Disaccharide of Lactose

Lactose, as a unique carbohydrate in most mammalian milks, has been part of the human diet since human very origin. Nowadays, because of its chemical characteristics, lactose is found in many milk-derived products and is an important raw material in pharmaceutical products.

Lactose is a disaccharide that yields D-glucose and D-galactose on hydrolysis. The two monosaccharides are linked through the aldehyde group of D-galactose; thus, the aldehydic portion of lactose is on the glucose residue.

Its biosynthesis takes place in the mammary gland. Concentrations in milk vary strongly with species. Lactose is the first and only carbohydrate every newborn mammal (including human) consumes in significant amounts. Bovine milk contains 45 – 50 grams lactose per liter.

Sweetness of lactose is much less than that of glucose, galactose, or sucrose. This, coupled with its comparatively low solubility, restricts its applications as a sweetener.

In milk, lactose exists in two isomeric forms, called α- and β- lactose respectively. The molecular structures of α- and β -lactose differ in the orientation of a hydrogen- and a hydroxyl group on carbon atom no.1 in the glucose moiety.

In the gut, lactose needs to be broken down into its monosaccharides in order to be efficiently absorbed in the small intestine. Lactose usually is hydrolyzed by β-galactosidase (lactase) and absorbed as glucose and galactose. β-galactosidase or also known as lactase phlorizin hydrolase (LPH)) is a homodimeric enzyme anchored to the membranes of the small intestinal villus tips.

The body then absorbs these simpler sugars (glucose and galactose) into the bloodstream. Lactase deficiency and lactose malabsorption may lead to lactose intolerance. Lactose intolerance is a condition in which people have digestive symptoms—such as bloating, diarrhea, and gas—after eating or drinking milk or milk products.

ASSIGNED TASK 1: Decide whether each statement below agrees with the passage on lactose: (a) Lactose is sweeter than sucrose. (b) Bovine milk contains 45 to 50 grams of lactose per liter. (c) Lactose is synthesized in the liver. For each statement, answer yes or no and quote the words of the passage that decide it.
ASSIGNED TASK 2: Print the passage on lactose word for word, starting at "Lactose is a" and ending at "lactose per liter.".

EXTRACTED DATA:
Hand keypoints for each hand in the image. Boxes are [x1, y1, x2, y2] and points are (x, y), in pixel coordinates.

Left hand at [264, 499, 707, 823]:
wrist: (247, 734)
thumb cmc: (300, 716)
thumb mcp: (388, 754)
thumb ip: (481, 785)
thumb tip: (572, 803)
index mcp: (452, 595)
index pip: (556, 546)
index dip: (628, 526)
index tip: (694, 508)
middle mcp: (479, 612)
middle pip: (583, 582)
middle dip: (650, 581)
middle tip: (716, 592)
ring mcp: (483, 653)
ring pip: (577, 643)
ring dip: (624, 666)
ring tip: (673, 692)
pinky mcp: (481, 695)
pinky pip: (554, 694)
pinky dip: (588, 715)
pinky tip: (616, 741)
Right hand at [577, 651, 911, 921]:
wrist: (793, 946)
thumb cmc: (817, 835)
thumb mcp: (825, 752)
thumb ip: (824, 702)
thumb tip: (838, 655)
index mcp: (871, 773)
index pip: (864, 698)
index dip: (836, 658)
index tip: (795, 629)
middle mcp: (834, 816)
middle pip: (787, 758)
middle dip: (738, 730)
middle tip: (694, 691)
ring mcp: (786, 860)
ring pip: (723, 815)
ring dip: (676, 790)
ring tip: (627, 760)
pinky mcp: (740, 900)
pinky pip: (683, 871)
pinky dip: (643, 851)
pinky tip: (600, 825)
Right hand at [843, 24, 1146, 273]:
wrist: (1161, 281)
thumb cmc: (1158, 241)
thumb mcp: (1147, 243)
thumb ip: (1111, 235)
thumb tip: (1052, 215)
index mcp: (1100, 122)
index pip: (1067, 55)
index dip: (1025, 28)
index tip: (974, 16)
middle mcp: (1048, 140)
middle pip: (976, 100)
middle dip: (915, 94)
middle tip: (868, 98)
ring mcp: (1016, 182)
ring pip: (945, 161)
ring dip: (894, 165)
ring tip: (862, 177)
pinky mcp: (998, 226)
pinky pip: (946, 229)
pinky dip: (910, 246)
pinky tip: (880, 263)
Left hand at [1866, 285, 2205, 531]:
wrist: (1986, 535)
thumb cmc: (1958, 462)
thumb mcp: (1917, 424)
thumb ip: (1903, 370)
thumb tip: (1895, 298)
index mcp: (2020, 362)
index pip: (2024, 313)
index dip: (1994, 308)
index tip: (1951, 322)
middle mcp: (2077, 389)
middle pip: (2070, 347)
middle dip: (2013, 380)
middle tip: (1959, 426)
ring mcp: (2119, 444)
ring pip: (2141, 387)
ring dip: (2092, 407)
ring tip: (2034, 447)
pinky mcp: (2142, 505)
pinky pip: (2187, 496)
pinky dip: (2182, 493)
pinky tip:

TASK ANSWER 1:
(a) No: "Sweetness of lactose is much less than that of glucose, galactose, or sucrose."
(b) Yes: "Bovine milk contains 45 – 50 grams lactose per liter."
(c) No: "Its biosynthesis takes place in the mammary gland."

TASK ANSWER 2:
Lactose is a disaccharide that yields D-glucose and D-galactose on hydrolysis. The two monosaccharides are linked through the aldehyde group of D-galactose; thus, the aldehydic portion of lactose is on the glucose residue.

Its biosynthesis takes place in the mammary gland. Concentrations in milk vary strongly with species. Lactose is the first and only carbohydrate every newborn mammal (including human) consumes in significant amounts. Bovine milk contains 45 – 50 grams lactose per liter.